Kick Andy dan BCA Gelar Baksos Operasi Katarak di Toraja


Penulis: Lina Herlina - 14 July 2018, 10:08 WIB
Ilustrasi--ANTARA/Ahmad Subaidi
Ilustrasi--ANTARA/Ahmad Subaidi

YAYASAN Kick Andy menggelar Bakti Sosial Operasi Katarak, dalam rangka HUT ke-61, PT Bank Central Asia, Tbk untuk masyarakat Toraja dan sekitarnya, Sabtu (14/7). Bakti sosial itu digelar di RS Elim, Rantepao, Kabupaten Toraja Utara, Sulawesi Selatan, dibantu Persatuan Dokter Mata Indonesia (Perdami).

Direktur RS Elim Rantepao Hendrik Sarangan mengatakan di Tana Toraja dan Toraja Utara, penderita katarak mencapai angka 5.000 orang, dari 600 ribu penduduk dari dua kabupaten itu.

"Untuk baksos ini, ada sebanyak 215 orang yang screening, tapi hanya sekitar 150 orang yang bisa mengikuti operasi, sudah termasuk dari kabupaten tetangga, seperti Enrekang dan Luwu. Bahkan hingga acara ini digelar, masih ada juga yang mendaftar, mudah-mudahan bisa dilayani," kata Hendrik.

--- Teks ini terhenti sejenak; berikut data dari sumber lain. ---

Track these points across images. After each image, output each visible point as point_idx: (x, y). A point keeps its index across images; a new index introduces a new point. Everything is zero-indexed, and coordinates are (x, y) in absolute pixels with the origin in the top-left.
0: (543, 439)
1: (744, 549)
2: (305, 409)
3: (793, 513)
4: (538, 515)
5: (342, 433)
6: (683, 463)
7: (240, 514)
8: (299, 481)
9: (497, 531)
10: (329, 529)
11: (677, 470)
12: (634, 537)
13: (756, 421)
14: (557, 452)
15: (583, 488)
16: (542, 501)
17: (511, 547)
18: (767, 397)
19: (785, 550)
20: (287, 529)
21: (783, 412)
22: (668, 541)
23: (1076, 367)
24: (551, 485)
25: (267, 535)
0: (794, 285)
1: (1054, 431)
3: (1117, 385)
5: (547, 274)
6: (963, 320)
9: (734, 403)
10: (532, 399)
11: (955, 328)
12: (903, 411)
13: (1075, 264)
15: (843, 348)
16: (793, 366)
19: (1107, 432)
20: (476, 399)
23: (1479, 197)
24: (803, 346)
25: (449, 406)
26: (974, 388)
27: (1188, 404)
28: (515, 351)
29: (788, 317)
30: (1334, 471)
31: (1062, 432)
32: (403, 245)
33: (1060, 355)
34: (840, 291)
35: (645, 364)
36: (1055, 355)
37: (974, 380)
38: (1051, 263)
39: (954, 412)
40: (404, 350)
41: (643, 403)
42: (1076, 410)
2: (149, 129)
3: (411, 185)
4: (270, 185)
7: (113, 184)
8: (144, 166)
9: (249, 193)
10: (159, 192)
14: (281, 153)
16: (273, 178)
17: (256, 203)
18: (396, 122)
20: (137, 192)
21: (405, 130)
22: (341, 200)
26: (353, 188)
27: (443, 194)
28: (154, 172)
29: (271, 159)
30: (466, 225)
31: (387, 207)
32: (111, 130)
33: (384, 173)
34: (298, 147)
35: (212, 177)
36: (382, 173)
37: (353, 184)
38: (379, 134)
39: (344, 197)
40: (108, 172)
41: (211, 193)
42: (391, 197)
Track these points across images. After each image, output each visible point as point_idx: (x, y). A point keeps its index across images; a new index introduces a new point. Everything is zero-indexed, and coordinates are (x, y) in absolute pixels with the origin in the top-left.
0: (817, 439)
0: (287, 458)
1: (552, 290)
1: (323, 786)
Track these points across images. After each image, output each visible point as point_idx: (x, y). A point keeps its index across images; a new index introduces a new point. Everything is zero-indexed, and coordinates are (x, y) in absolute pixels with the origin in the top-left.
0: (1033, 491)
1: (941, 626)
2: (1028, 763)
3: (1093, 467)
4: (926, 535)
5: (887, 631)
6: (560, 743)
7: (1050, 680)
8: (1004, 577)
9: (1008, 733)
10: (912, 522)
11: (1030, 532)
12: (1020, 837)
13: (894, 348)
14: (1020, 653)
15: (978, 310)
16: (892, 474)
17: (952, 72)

Perwakilan pihak Perdami, Irvan menjelaskan, kebutaan bukan hal yang utama, tapi bentuk rasa prihatin bagi mereka yang dulu produktif menjadi tidak produktif hanya karena faktor katarak.

"Katarak ini, bukan hanya masalah bagi dokter mata, tapi semua pihak termasuk pemerintah. Mengapa kita pilih Toraja Utara, karena tenaga ahli di sini tidak ada, yang mengakibatkan, tingkat operasi katarak juga rendah," jelas Irvan.

Bahkan dari semua pasien katarak di Toraja Utara yang akan dioperasi dan telah diperiksa, ternyata hampir setengahnya buta total, sehingga ia berharap kegiatan tersebut bisa berkesinambungan.

Ketua Yayasan kick Andy Ali Sadikin menambahkan, pihak yayasan senang sekali bisa ada di RS Elim Rantepao, menggelar bakti sosial itu. Karena berdasarkan data, Indonesia juara 2 dunia kebutaan setelah eutophia.

"Dan itu mengerikan. Sehingga kita punya komitmen untuk bantu Indonesia. Operasi katarak paling murah itu Rp9 juta, tapi di sini gratis," tambah Ali.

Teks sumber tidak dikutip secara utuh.